ASSIGNED TASK.
Please read the records below and return each line holding the string "strip".

MATERIAL SHOWN.
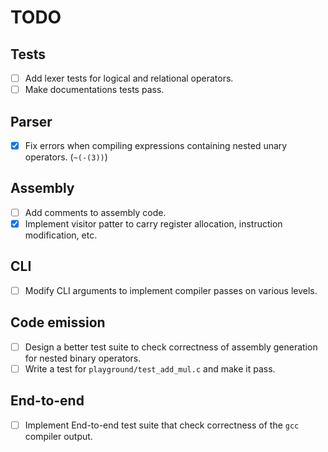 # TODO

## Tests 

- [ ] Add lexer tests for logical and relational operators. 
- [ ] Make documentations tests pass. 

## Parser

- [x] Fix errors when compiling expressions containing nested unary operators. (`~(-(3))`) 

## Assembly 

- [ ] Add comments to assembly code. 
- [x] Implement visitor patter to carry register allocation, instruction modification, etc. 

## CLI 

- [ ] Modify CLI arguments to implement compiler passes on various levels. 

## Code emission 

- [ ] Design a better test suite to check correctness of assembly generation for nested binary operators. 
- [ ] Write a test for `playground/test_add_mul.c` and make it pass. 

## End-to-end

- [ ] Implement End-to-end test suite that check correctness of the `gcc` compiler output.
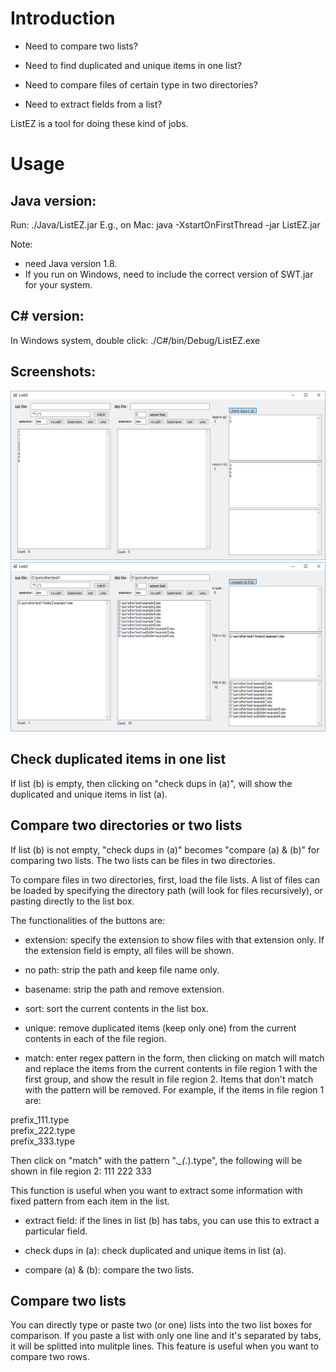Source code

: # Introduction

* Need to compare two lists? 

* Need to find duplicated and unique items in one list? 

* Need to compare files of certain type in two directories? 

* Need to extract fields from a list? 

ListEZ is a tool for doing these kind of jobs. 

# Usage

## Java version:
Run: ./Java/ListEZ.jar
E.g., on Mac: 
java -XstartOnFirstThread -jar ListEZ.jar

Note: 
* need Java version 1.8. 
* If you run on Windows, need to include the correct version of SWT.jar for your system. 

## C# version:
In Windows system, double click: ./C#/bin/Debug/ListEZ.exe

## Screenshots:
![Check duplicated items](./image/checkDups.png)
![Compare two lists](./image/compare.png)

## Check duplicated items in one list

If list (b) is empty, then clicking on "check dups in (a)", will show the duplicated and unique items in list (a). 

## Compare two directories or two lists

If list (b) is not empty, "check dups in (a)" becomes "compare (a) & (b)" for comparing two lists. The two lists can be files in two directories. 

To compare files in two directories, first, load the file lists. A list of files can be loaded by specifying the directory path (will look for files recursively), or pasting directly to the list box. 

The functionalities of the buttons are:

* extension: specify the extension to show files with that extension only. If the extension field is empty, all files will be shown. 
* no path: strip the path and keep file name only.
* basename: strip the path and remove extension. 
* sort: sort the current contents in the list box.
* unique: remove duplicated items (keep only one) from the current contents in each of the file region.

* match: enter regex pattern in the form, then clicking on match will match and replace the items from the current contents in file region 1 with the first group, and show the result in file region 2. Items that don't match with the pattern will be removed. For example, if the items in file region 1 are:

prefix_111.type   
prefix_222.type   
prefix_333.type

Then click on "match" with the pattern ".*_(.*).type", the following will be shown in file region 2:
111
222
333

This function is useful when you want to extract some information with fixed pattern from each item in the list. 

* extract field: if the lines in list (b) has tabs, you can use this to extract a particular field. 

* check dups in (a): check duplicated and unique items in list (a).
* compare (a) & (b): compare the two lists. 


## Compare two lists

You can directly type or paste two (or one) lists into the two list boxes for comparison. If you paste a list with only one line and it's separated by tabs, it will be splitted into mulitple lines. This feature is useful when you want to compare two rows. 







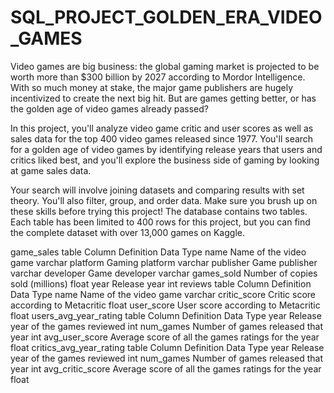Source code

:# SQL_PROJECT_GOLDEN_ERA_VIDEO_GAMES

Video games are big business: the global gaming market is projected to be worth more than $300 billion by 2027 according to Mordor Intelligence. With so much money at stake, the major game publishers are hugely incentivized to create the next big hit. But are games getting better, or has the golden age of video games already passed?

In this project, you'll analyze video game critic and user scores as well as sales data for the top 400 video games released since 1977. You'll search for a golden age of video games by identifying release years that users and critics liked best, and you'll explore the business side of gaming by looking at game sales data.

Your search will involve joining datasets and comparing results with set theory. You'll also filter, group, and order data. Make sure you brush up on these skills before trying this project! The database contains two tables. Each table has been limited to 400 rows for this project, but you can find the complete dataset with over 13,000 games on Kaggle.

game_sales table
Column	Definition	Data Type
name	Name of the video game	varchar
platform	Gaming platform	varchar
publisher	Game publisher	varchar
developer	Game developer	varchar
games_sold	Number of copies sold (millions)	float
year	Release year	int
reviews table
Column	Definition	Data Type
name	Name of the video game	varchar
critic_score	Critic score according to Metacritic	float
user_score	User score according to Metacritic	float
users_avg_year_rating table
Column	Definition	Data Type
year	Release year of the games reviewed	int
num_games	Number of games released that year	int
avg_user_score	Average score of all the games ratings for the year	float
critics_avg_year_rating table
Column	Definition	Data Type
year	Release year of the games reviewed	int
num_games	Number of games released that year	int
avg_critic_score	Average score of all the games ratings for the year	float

RESPONSE TO THE EXERCISE.
* no path: strip the path and keep file name only.
* basename: strip the path and remove extension. 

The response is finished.